- _Фрагмент документа_:
--------------------------------------------------
Художественная литература в книгах
Автор: Борис Толчинский aka Брайан ТолуэллХудожественная литература в книгах, говорите? Да, есть у меня. Ещё бы ей не быть, когда действие всех книг цикла "Божественный мир" происходит среди людей, воспитанных на классической литературе - египетской, греческой, римской (и не только). Она составляет основу их культуры, и ею пронизано всё их мышление.
Ниже отрывок из 55 главы "Наследников Рима", трудный разговор главной героини, недавней правительницы империи, с её дядей, действующим правителем, готовым обрушить страшные кары на головы непокорных. Пытаясь остановить его, героиня обращается к литературе.
— Дядя, припомните историю царя Креона.
— Царя беотийских Фив?
— Да, его. Вы повторяете Креона. Он жаждал самоутвердиться перед подданными и в собственных глазах. Вспомните, что говорил Креон своему сыну Гемону: «Ты должен, сын мой, во всём уступать воле отца; враги отца твоего должны быть и тебе врагами, друзья его друзьями и тебе. Не теряй же ума из-за женщины; с презрением оттолкни от себя преступницу, которая всенародно презирает мою волю. Я не буду лжецом перед городом и, клянусь Зевсом, предам её смерти. Если я потерплю непокорность в своём семействе, мне скоро не станут повиноваться и вне моего дома. Нет, не женщине лишить меня власти».
--------------------------------------------------
(Часть файла данных)
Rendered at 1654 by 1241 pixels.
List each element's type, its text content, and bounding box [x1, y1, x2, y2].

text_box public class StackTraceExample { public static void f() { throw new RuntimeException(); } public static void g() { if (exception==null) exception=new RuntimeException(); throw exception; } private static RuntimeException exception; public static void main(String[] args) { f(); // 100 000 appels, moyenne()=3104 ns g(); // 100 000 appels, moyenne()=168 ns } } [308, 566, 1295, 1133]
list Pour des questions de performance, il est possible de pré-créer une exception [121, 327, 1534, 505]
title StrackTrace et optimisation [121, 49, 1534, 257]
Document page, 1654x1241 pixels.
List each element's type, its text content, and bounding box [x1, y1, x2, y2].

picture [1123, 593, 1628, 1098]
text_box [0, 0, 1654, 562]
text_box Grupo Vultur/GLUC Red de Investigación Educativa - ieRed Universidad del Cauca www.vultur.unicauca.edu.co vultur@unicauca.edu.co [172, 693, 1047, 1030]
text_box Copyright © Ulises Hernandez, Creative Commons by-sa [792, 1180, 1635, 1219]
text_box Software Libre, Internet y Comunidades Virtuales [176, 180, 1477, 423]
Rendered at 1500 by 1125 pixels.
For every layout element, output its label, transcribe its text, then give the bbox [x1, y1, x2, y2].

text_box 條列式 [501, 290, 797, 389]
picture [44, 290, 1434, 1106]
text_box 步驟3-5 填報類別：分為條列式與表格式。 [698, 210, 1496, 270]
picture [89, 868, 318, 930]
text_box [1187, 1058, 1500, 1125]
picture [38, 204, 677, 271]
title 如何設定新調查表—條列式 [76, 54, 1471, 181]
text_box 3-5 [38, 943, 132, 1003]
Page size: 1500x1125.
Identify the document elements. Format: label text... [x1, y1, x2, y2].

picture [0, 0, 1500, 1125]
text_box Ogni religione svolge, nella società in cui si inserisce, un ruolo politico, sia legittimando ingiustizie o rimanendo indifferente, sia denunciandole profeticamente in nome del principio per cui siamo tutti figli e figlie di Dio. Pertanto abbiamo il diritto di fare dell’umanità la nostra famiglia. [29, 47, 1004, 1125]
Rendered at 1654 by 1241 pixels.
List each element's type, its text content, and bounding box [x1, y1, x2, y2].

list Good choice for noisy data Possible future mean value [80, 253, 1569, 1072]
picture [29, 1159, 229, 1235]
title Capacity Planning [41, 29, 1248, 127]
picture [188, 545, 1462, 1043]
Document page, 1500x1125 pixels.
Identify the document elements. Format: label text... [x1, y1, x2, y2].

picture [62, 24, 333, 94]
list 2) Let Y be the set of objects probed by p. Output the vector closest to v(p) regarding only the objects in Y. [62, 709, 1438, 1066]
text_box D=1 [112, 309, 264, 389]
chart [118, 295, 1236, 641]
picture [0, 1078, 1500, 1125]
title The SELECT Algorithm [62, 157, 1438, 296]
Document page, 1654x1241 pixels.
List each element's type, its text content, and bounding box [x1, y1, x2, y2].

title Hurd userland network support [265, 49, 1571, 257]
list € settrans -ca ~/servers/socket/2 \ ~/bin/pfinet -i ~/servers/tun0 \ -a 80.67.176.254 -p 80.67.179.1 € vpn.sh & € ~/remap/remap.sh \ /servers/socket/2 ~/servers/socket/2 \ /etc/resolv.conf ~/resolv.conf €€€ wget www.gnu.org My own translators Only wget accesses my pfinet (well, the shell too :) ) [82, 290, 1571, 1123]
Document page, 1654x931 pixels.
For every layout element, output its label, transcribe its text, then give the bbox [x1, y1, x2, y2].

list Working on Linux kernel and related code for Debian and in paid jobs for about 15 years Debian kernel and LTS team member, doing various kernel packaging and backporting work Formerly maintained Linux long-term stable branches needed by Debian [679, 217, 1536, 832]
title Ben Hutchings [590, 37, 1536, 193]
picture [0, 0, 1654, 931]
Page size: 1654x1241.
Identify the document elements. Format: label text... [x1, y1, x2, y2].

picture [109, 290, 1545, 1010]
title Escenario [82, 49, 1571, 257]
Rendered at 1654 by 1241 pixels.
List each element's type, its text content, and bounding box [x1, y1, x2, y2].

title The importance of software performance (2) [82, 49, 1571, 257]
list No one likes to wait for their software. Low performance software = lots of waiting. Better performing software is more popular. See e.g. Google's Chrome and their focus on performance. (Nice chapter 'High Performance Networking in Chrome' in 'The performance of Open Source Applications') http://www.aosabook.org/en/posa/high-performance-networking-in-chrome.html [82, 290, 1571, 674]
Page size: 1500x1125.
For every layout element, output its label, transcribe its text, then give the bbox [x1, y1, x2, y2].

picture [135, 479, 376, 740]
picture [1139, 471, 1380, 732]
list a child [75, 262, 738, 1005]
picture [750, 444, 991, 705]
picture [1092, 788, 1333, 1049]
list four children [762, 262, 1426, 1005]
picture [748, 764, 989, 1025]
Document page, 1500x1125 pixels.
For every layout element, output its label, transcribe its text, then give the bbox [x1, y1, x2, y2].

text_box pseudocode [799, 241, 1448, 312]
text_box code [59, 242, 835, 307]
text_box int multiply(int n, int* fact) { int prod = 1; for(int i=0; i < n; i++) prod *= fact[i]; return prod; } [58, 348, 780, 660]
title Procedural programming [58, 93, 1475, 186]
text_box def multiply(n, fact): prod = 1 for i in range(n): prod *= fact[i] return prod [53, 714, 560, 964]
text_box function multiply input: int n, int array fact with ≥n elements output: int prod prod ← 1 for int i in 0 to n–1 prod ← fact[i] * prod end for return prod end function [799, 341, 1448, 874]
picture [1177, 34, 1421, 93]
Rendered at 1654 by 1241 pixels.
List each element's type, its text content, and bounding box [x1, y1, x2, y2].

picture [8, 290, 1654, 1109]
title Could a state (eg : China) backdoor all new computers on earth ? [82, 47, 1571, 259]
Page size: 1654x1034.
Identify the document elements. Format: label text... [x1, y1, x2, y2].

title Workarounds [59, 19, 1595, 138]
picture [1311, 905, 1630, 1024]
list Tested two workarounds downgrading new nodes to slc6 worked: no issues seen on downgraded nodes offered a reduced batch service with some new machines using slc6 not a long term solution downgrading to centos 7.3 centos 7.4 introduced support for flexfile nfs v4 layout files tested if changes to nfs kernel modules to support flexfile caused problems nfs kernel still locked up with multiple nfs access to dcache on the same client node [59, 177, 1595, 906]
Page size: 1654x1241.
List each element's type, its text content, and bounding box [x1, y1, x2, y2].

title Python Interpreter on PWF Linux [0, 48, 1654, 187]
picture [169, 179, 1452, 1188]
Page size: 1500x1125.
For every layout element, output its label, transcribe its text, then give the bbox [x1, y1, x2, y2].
--------------------------------------------------
- _Задания_:
- 1) Воспроизведите фрагмент дословно, начиная со слов «Ниже отрывок из» и заканчивая словами «историю царя Креона.» включительно.
- 2) Из какой главы какой книги взят отрывок, приведённый во фрагменте?
- 3) Перечислите все виды классической литературы, которые прямо названы во фрагменте.
Записи здесь никакой роли не играют.

- _Ответы на задания_:
- 1)
Ниже отрывок из 55 главы "Наследников Рима", трудный разговор главной героини, недавней правительницы империи, с её дядей, действующим правителем, готовым обрушить страшные кары на головы непокорных. Пытаясь остановить его, героиня обращается к литературе.
— Дядя, припомните историю царя Креона.

- 2) Из 55 главы «Наследников Рима».

- 3) Египетская, греческая, римская.